“A symbol of the divisions of men on the face of the earth. For here on either side of the wall are God’s children and no man-made barrier can obliterate that fact.

Regardless of the barriers of race, creed, ideology, or nationality, there is an inescapable destiny, which binds us together. There is a common humanity which makes us sensitive to the sufferings of one another.” – Martin Luther King JR.

In 1964, Martin Luther King traveled to Germany and got a first hand glimpse of the Berlin Wall. The barrier was constructed in 1961, in between East and West Berlin in hopes of permanently separating two ideologies. King’s first thoughts were of disappointment.

“It symbolizes the divisions of mankind,” he said. When asked if he had ever seen anything as disastrous as the wall, he continued, “not really. Certainly there’s divisions that continue to exist, but when it’s symbolized with an actual wall it becomes very depressing.”

These words hold true today, as the current President of the United States Donald Trump essentially holds the government, and the lives of over 800,000 people hostage in hopes he can provide funding for a wall along the Mexican border that he had promised during his campaign.
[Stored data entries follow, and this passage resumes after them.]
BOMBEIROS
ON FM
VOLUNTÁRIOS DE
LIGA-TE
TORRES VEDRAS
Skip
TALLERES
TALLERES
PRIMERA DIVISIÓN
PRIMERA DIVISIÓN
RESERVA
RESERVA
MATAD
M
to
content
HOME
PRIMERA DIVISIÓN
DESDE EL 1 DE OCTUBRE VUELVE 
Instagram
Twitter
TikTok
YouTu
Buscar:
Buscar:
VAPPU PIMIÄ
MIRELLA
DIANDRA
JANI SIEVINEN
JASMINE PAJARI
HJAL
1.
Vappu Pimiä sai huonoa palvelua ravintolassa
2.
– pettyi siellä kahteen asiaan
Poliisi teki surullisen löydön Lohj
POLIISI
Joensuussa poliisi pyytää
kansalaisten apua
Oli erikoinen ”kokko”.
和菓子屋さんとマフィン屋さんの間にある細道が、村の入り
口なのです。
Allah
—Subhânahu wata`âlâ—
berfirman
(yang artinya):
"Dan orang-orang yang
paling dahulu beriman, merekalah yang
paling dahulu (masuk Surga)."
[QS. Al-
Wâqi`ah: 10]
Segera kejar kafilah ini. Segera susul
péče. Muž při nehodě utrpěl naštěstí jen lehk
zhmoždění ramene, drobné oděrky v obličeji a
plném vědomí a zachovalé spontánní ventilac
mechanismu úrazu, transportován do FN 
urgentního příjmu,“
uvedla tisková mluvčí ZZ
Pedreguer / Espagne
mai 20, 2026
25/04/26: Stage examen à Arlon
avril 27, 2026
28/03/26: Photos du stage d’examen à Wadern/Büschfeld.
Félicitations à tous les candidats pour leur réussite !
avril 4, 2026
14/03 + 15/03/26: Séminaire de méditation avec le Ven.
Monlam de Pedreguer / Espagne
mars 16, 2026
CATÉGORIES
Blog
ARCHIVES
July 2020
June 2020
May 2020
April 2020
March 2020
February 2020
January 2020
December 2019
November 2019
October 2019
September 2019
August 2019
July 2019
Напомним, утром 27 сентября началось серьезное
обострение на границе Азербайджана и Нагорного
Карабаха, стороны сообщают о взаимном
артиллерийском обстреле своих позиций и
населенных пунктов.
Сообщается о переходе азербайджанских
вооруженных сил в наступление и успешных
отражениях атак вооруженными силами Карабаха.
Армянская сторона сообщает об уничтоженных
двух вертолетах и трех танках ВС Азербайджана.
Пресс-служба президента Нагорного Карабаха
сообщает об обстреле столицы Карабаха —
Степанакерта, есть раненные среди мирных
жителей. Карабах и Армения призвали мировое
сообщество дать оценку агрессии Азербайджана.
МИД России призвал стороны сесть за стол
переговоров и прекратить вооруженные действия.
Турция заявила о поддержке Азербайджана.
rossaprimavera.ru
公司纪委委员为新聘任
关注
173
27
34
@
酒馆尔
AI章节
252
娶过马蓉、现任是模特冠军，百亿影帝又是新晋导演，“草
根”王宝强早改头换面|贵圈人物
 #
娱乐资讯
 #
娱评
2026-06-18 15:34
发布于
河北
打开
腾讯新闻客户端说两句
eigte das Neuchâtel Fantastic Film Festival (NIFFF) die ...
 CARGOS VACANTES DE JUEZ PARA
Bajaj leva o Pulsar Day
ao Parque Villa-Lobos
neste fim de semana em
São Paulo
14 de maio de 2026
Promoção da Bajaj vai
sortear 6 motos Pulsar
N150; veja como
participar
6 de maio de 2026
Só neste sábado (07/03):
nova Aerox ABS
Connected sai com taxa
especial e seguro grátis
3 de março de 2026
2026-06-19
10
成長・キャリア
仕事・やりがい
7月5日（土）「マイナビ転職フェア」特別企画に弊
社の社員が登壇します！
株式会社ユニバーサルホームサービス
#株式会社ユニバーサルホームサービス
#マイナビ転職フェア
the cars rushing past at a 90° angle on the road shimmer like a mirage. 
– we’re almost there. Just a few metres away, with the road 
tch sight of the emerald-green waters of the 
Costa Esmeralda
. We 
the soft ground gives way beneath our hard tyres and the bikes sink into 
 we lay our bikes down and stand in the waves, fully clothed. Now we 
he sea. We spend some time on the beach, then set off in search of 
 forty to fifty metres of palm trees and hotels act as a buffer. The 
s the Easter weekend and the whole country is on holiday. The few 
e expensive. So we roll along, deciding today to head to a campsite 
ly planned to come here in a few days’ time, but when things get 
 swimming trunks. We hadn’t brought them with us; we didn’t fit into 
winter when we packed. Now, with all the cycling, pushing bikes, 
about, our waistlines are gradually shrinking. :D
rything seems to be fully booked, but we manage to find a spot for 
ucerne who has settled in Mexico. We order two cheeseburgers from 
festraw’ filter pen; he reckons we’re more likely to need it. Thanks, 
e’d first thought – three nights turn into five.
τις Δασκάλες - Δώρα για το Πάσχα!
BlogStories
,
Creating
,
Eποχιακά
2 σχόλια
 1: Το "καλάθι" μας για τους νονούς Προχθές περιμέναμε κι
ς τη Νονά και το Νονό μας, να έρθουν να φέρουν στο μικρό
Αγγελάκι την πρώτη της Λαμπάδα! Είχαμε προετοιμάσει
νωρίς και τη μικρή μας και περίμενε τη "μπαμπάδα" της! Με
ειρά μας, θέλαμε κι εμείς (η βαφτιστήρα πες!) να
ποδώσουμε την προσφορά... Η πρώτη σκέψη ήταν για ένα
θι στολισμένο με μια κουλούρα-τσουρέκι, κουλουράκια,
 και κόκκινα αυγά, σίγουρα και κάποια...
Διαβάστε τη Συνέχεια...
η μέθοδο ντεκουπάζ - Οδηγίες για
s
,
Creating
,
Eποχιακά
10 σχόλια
As the government shutdown continues, government assistance programs will continue to shut down, security around the nation will be hurt, and thousands of workers who have been shut out of their jobs will have to look for new homes and find ways to feed their families.

This isn’t the America Martin Luther King JR. had dreamed for, over a year before that visit to the Berlin Wall. It was August 28, 1963, where 200,000 to 300,000 Americans marched in Washington D.C. to fight for civil and economic rights in this country.

“I say to you today, my friends, so even though we face the difficulties of today and tomorrow, I still have a dream. It is a dream deeply rooted in the American dream. I have a dream that one day this nation will rise up and live out the true meaning of its creed: We hold these truths to be self-evident, that all men are created equal.”